Aos 83 anos, ele pode escrever no currículo ter escrito a Lei da Ação Civil Pública, a Lei dos Juizados Especiais e Pequenas Causas, parte substanciosa do Código de Defesa do Consumidor e a Resolução 125, do Conselho Nacional de Justiça, que trata da mediação e conciliação judicial. Fora a minirreforma no Código de Processo Civil durante os anos 1990. Não é exagero dizer que Watanabe promoveu pequenas revoluções jurídicas no Brasil.

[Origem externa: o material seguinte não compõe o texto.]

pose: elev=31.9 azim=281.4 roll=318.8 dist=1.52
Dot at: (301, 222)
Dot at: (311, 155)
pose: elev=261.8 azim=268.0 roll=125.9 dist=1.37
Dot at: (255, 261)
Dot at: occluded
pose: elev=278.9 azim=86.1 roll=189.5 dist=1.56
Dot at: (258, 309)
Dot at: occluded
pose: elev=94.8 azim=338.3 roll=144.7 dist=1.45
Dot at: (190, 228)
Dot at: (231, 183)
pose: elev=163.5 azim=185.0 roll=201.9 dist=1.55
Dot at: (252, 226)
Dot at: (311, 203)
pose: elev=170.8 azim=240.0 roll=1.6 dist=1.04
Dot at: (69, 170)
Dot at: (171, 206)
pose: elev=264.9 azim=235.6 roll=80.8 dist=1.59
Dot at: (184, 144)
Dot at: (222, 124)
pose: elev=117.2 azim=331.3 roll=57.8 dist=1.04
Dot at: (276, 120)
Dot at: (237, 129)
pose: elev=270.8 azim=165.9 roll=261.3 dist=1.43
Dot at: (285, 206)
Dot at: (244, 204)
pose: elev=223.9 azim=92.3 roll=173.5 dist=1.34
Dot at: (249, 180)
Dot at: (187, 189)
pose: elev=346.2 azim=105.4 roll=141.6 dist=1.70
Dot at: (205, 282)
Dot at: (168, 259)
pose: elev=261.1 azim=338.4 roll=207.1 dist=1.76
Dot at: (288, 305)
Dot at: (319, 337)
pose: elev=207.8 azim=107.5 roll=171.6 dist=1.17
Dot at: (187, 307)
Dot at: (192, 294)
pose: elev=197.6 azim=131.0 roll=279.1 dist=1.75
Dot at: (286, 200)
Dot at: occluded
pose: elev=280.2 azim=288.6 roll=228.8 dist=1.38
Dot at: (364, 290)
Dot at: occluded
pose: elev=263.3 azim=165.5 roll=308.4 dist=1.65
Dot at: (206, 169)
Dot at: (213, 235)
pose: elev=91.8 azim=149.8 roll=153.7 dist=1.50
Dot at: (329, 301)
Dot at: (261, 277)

Desde 1984, ele luta pela ampliação do acesso à justiça, “com J minúsculo, para não parecer que é só acesso ao Judiciário”. Este ano, vem recebendo homenagens por isso. A mais recente, o livro Acesso à Ordem Jurídica Justa (conceito atualizado de acesso à justiça), Processos Coletivos e Outros Estudos. É uma reunião de estudos de diplomas normativos de quem “há mais de 50 anos luta para que a justiça fale mais alto que a lei apenas”, diz Humberto Theodoro Jr na apresentação da obra.
Em entrevista exclusiva à ConJur, ele rememora seus principais feitos, mas não deixa de apontar novos caminhos. Lamenta, por exemplo, o veto da ex-presidente Dilma Rousseff à possibilidade de o juiz transformar demandas individuais em coletivas. Para ele, essa seria a melhor solução para a “judicialização excessiva” que o país vive, mas foi abandonada em nome de uma “visão liberal-individualista” de que só processos individuais podem representar direitos individuais.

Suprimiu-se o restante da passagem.